Monday, January 30, 2017

Thinner and Macbeth

A couple of months ago I watched Thinner on Netflix, which is a movie based on the book by horror author Stephen King. In a really condensed summary, a fat, upper class lawyer named Billy Halleck hits a gypsy one night with his car. Since he is friends with the court judge and police officer, he avoids any charges filed against him. As a result of the accident and the manipulated trial, the father of the dead gypsy curses Billy, the judge, and the police officer each with a unique plague. Billy is cursed with becoming thinner and thinner until he is nothing more than skin and bones, so emaciated he will die. At first Billy and his wife are happily surprised by the many pounds he is shedding, oblivious to the fact that a curse was placed on him. However this relief soon turns to fear as Billy can’t stop losing weight no matter how much food he eats and how many doctors he sees. Billy’s rapidly decreasing weight completely turns his life around and he ends up going to great lengths to remove the curse.

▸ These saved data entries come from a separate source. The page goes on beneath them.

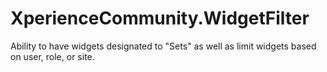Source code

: # XperienceCommunity.WidgetFilter
Ability to have widgets designated to "Sets" as well as limit widgets based on user, role, or site.
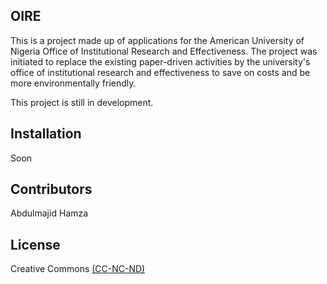## OIRE
This is a project made up of applications for the American University of Nigeria Office of Institutional Research and Effectiveness.
The project was initiated to replace the existing paper-driven activities by the university's office of institutional research and effectiveness to save on costs and be more environmentally friendly.

This project is still in development.



## Installation

Soon



## Contributors

Abdulmajid Hamza

## License

Creative Commons [(CC-NC-ND)](https://creativecommons.org/licenses/by-nc-nd/3.0/legalcode)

   It wasn’t that great of a movie and it definitely creeped me out, but now I see that it has some pretty cool connections to Macbeth. Thinner is kind of like the opposite of Macbeth. Billy’s failure to pay attention while driving and then successful attempt to play the court system shows his corrupt nature, which leads to him receiving the curse and being controlled by supernatural forces. Conversely, in Macbeth the three witches’ prophesy is what leads to Macbeth being consumed by uncontrolled determination and avarice for power.  Similarly, both leading characters, once they learn of the supernatural forces at play in their lives, stop at no ends to either fulfill or undo their "prophecies." For Billy, this means destroying his relationship with his family, wreaking havoc among the gypsy village, and ultimately intentionally killing his wife and then daughter accidentally in order to lift the curse from himself. Likewise, Macbeth becomes a tyrant in order to satisfy the prophecies that the witches told him, becoming a murderer and losing his kingdom, his wife, and eventually his own life.